Esse encapsulamento nos enfraquece e deixa reféns do medo. Ao invés de olhá-lo com clareza e profundidade, como sugere Thich Nhat Hanh, tentamos evitá-lo, ambicionando tornar certo o incerto. A fé, o desconhecido, se tornam certezas vociferadas a plenos pulmões. Podemos gritar à vontade, ninguém está ouvindo na outra bolha.

Enquanto o primeiro aspecto trata da nossa relação com o mundo e o segundo da nossa relação com o outro, o terceiro fala do Impacto no Eu. Para Byung-Chul Han, precisamos de privacidade para existir, mas nos negamos privacidade ao nos expor online. Somos programados para nos conectar, mas não para lidar com o julgamento de milhares.

Estamos cada vez mais tensos, inseguros. Nos autocancelamos ou atacamos, reproduzindo os mesmos comportamentos que nos infligiram. Usamos as vidas de pessoas que sequer conhecemos como proxies de nossas frustrações e atacamos, sem dó, alguém de quem não sabemos nada... só que cometeu um erro. Quem nunca?

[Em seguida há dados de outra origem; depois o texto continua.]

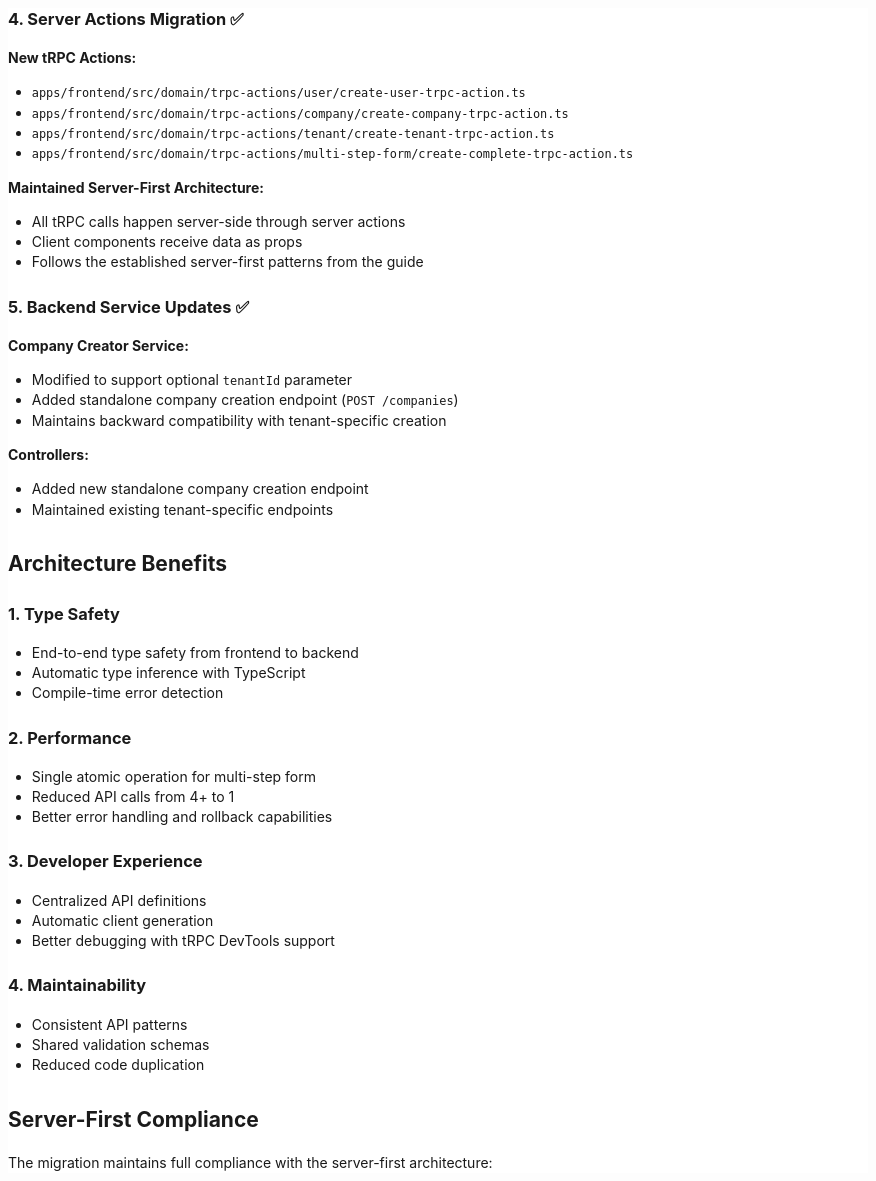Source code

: ### 4. Server Actions Migration ✅

**New tRPC Actions:**
- `apps/frontend/src/domain/trpc-actions/user/create-user-trpc-action.ts`
- `apps/frontend/src/domain/trpc-actions/company/create-company-trpc-action.ts`
- `apps/frontend/src/domain/trpc-actions/tenant/create-tenant-trpc-action.ts`
- `apps/frontend/src/domain/trpc-actions/multi-step-form/create-complete-trpc-action.ts`

**Maintained Server-First Architecture:**
- All tRPC calls happen server-side through server actions
- Client components receive data as props
- Follows the established server-first patterns from the guide

### 5. Backend Service Updates ✅

**Company Creator Service:**
- Modified to support optional `tenantId` parameter
- Added standalone company creation endpoint (`POST /companies`)
- Maintains backward compatibility with tenant-specific creation

**Controllers:**
- Added new standalone company creation endpoint
- Maintained existing tenant-specific endpoints

## Architecture Benefits

### 1. Type Safety
- End-to-end type safety from frontend to backend
- Automatic type inference with TypeScript
- Compile-time error detection

### 2. Performance
- Single atomic operation for multi-step form
- Reduced API calls from 4+ to 1
- Better error handling and rollback capabilities

### 3. Developer Experience
- Centralized API definitions
- Automatic client generation
- Better debugging with tRPC DevTools support

### 4. Maintainability
- Consistent API patterns
- Shared validation schemas
- Reduced code duplication

## Server-First Compliance

The migration maintains full compliance with the server-first architecture:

Falamos da tecnologia, dos impactos... falta falar do futuro. Voltemos à escola. Todos estes elementos estão presentes. Sabemos que não é o fato de a escola ser católica que incutiu nos alunos o gosto pela pornografia. Sabemos que escolas conteudistas não formam pessoas piores moralmente. Sabemos que há bons pais ricos e bons pais pobres. Sabemos que as tecnologias vão se espalhar cada vez mais. Sabemos que diálogo é fundamental. Sabemos que famílias e escola têm papel fundamental nisso. Sabemos de muitas coisas, mas não sabemos de mais coisas ainda.

Essas são conversas que precisam de calma, cuidado e tempo. Conversas nas quais a gente precisa se permitir entrar de peito aberto, cheios de dúvidas, desconfortos e esperanças.

Lamento decepcionar quem esperava uma receita para o futuro. As teorias dizem que para lidar com desafios adaptativos precisamos nos permitir aprender. Aguçar curiosidade e empatia, nos permitir o desconforto do desconhecido. Ir avançando juntos, tão rápido quanto a gente consiga, tão devagar quanto a gente precise. No fim da linha, acredite, haverá uma canção nova dos Beatles esperando por nós.